Sur Apocalypse 21, 1-8

Les cieux nouveaux et la nouvelle terre

Père Jean-Noël Aletti

Essai sur la symbolique céleste de l’Apocalypse de Jean, Christus 109,p.49s

 

Peut-on distinguer entre le ciel divin, tel qu’il est décrit au chapitre 4 de  l’Apocalypse, et le ciel de la fin des temps ? Autrement dit, le ciel nouveau dans le texte (21,1) que nous venons de lire est-il seulement un ciel cosmique ou est-il également un ciel divin qui se substituerait à celui où le voyant est appelé ? En effet, si Dieu est présent avec son trône (22,3) dans la Jérusalem nouvelle, que va devenir le ciel cosmique du chapitre 4? Et la liturgie céleste à laquelle a assisté le voyant n’est-elle pas destinée elle aussi à disparaître ?
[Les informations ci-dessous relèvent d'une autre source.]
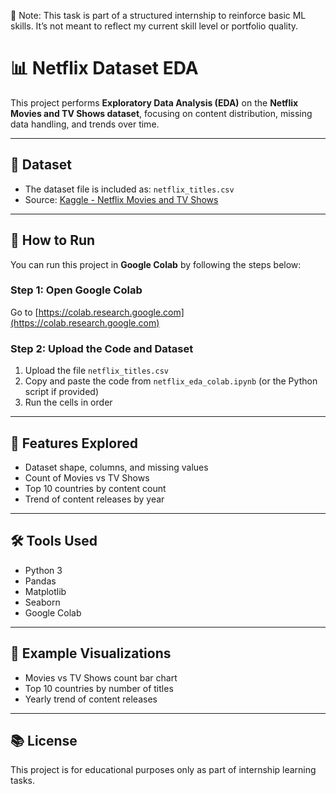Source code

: 📌 Note: This task is part of a structured internship to reinforce basic ML skills. It’s not meant to reflect my current skill level or portfolio quality.


# 📊 Netflix Dataset EDA

This project performs **Exploratory Data Analysis (EDA)** on the **Netflix Movies and TV Shows dataset**, focusing on content distribution, missing data handling, and trends over time.

---

## 📁 Dataset

- The dataset file is included as: `netflix_titles.csv`
- Source: [Kaggle - Netflix Movies and TV Shows](https://www.kaggle.com/datasets/shivamb/netflix-shows)

---

## 🚀 How to Run

You can run this project in **Google Colab** by following the steps below:

### Step 1: Open Google Colab

Go to [https://colab.research.google.com](https://colab.research.google.com)

### Step 2: Upload the Code and Dataset

1. Upload the file `netflix_titles.csv`
2. Copy and paste the code from `netflix_eda_colab.ipynb` (or the Python script if provided)
3. Run the cells in order

---

## 📌 Features Explored

- Dataset shape, columns, and missing values
- Count of Movies vs TV Shows
- Top 10 countries by content count
- Trend of content releases by year

---

## 🛠️ Tools Used

- Python 3
- Pandas
- Matplotlib
- Seaborn
- Google Colab

---

## 📸 Example Visualizations

- Movies vs TV Shows count bar chart
- Top 10 countries by number of titles
- Yearly trend of content releases

---

## 📚 License

This project is for educational purposes only as part of internship learning tasks.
Notons d’abord qu’il y a des points communs entre le ciel du chapitre 4 et la Jérusalem nouvelle. L’un et l’autre sont décrits comme des lieux lumineux d’où l’obscurité est exclue : les pierreries (jaspe et émeraude), et l’or en sont les éléments constitutifs ; ils sont tous deux le siège de la présence glorieuse et royale de Dieu, où l’adoration est de règle ; lieux de félicité pour tous les élus qui ont revêtu la robe blanche.

Mais il y a des différences. La Jérusalem nouvelle n’a pas de temple, et si chacune de ses douze portes est gardée par un ange, le texte ne dit pas que l’armée céleste, désormais au repos forcé, tous les ennemis ayant été terrassés, y prend place, puisque la cité est nommée « demeure de Dieu avec les hommes » (21,3). Exagérer ces différences ou tenter de les harmoniser mènerait à des impasses, car les influences et la pointe du texte permettent d’en expliquer les anomalies. La fonction de ces deux chapitres 21-22 de l’Apocalypse est de souligner la présence totale, définitive de Dieu parmi les hommes en utilisant principalement Isaïe 60 et Ezéchiel 47-48. Car tel est bien le plus important : à la fin des temps, l’opposition ciel/terre ayant cessé, les hommes n’auront plus à monter au ciel pour contempler la gloire de Dieu ; Dieu lui-même, avec l’Agneau, descendra parmi eux et sera lumière. Il n’est plus question ici de montée, mais de descente : prévenance de Dieu, toujours en quête de l’homme, au point de venir habiter avec lui.

Avec ces remarques, nous revenons à notre point de départ. Le ciel du voyant de l’Apocalypse, ciel de la gloire divine, ciel des secrets révélés, est celui des prophètes ; la Jérusalem nouvelle de la fin des temps est aussi celle qu’avaient annoncée et décrite les prophètes. Dans les deux cas, le voyant exprime sa foi et son espérance chrétienne à l’aide de l’imagerie biblique. Sa vision y est chaque fois lecture et lecture inspirée, parce que le Christ a ôté les sceaux du Livre (la Bible) et révélé son secret.